*** Records shown ***

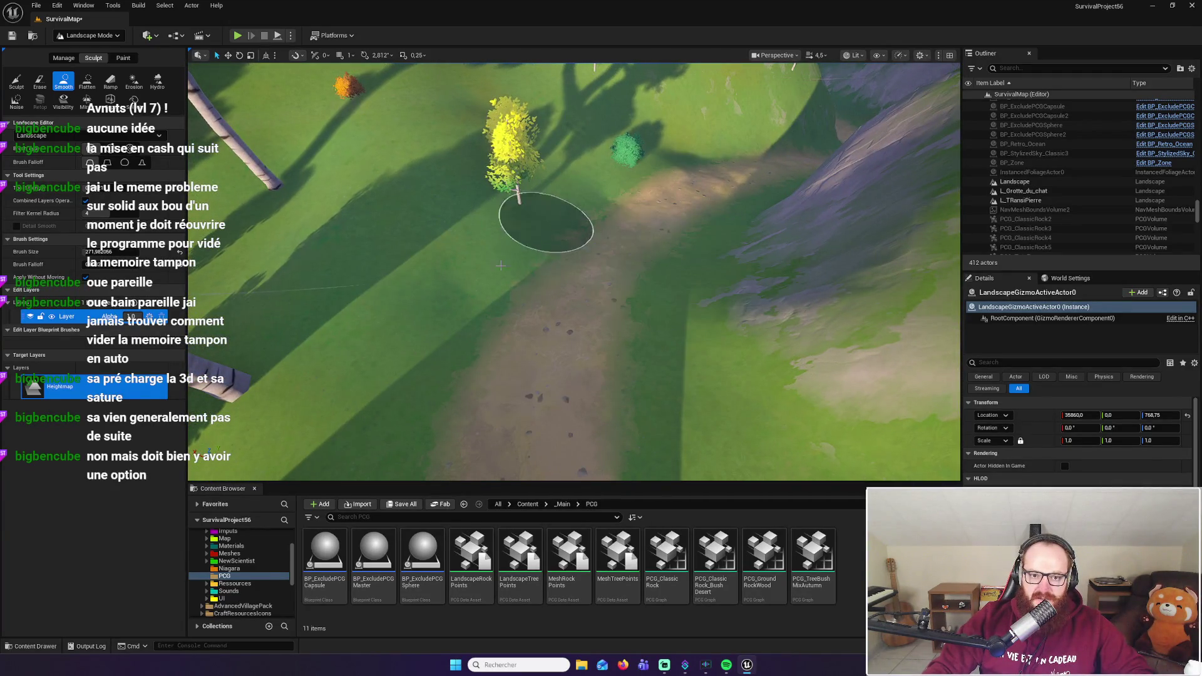
{"action": "scroll", "coordinate": [602, 324], "scroll_direction": "down", "scroll_amount": 5}
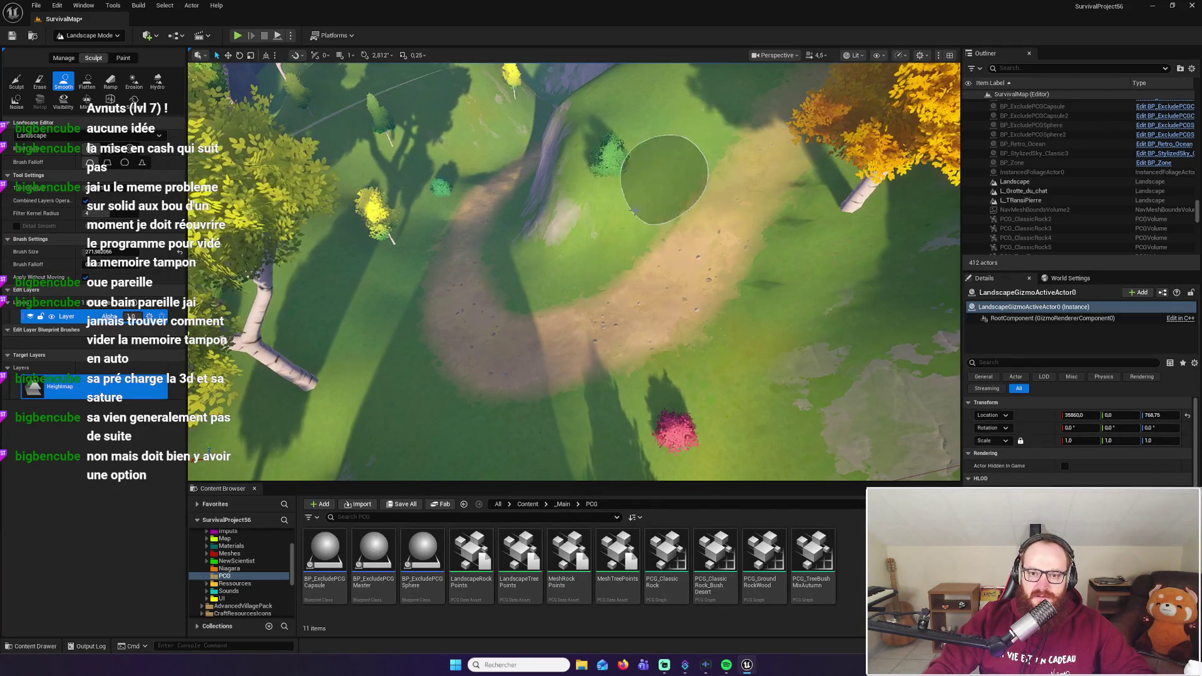
{"action": "left_click_drag", "start_coordinate": [459, 219], "coordinate": [286, 64]}
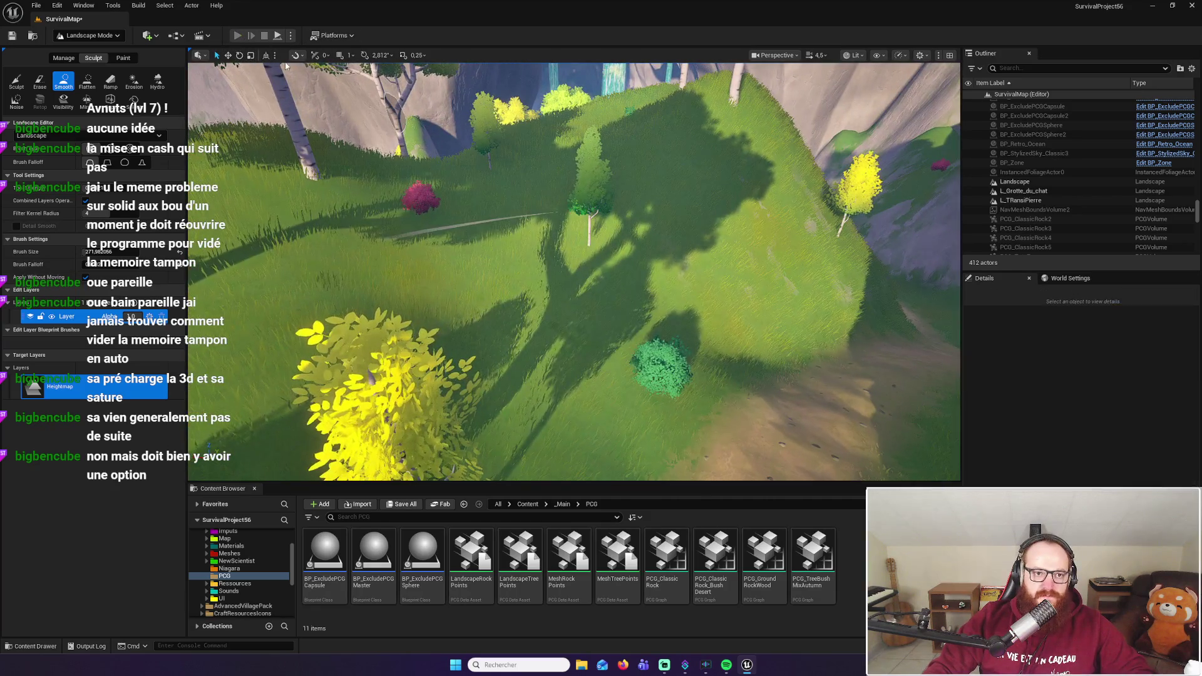
{"action": "key", "text": "alt+p"}
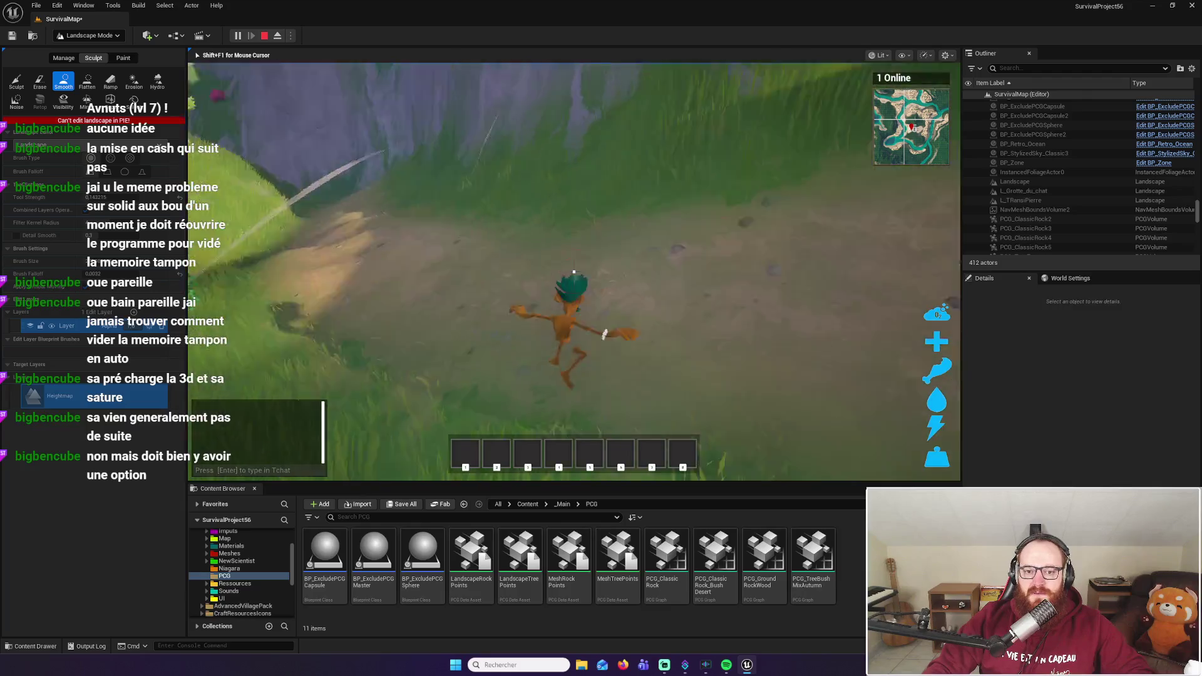
{"action": "key", "text": "w"}
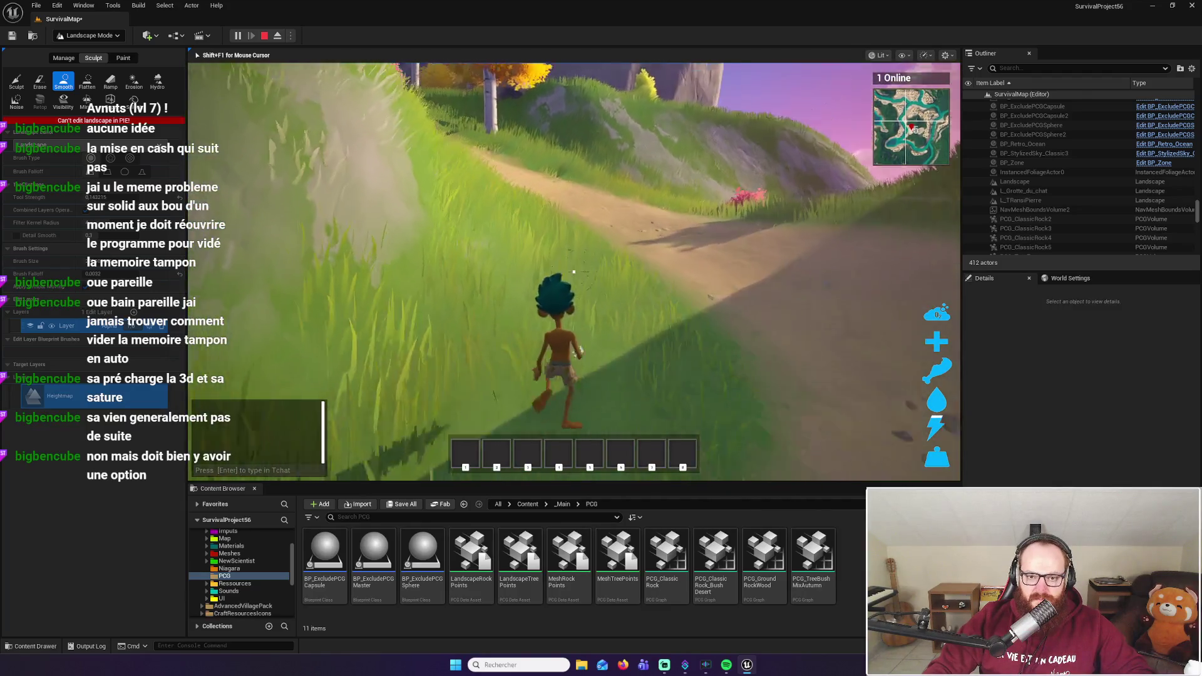
{"action": "key", "text": "w"}
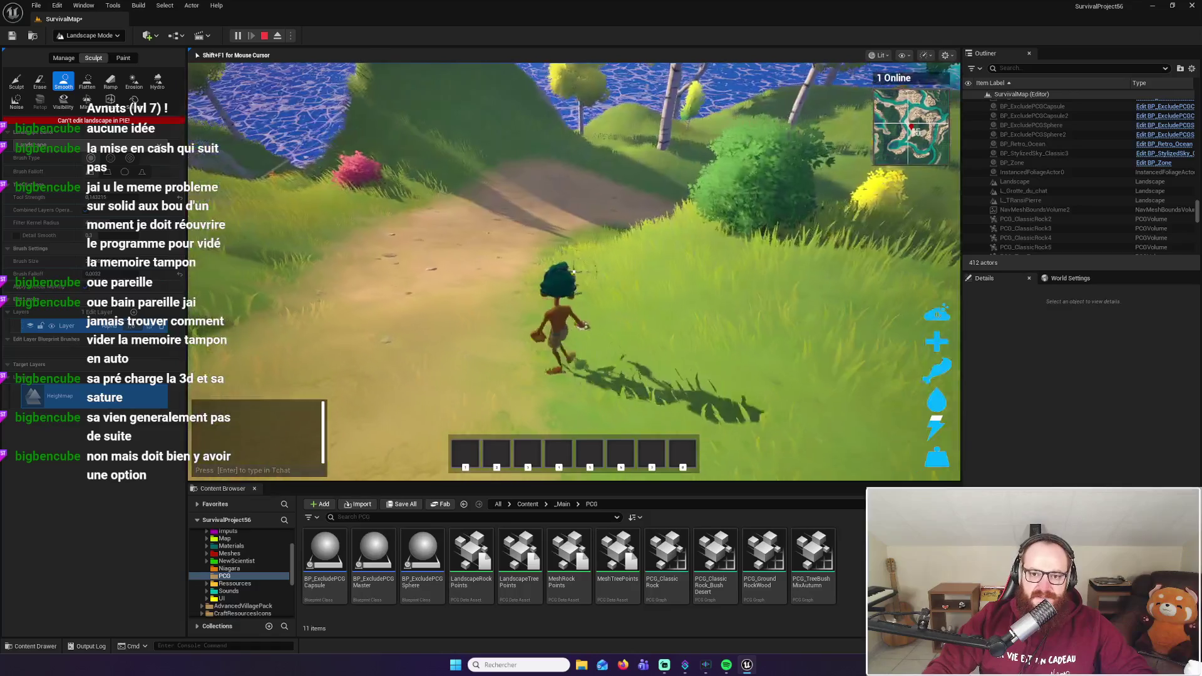
{"action": "key", "text": "w"}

*** End of Records shown ***

* _Brief_
Copy out the listing above in full and leave out its pictures.

* _Answer area_
{"action": "scroll", "coordinate": [602, 324], "scroll_direction": "down", "scroll_amount": 5}
{"action": "left_click_drag", "start_coordinate": [459, 219], "coordinate": [286, 64]}
{"action": "key", "text": "alt+p"}
{"action": "key", "text": "w"}
{"action": "key", "text": "w"}
{"action": "key", "text": "w"}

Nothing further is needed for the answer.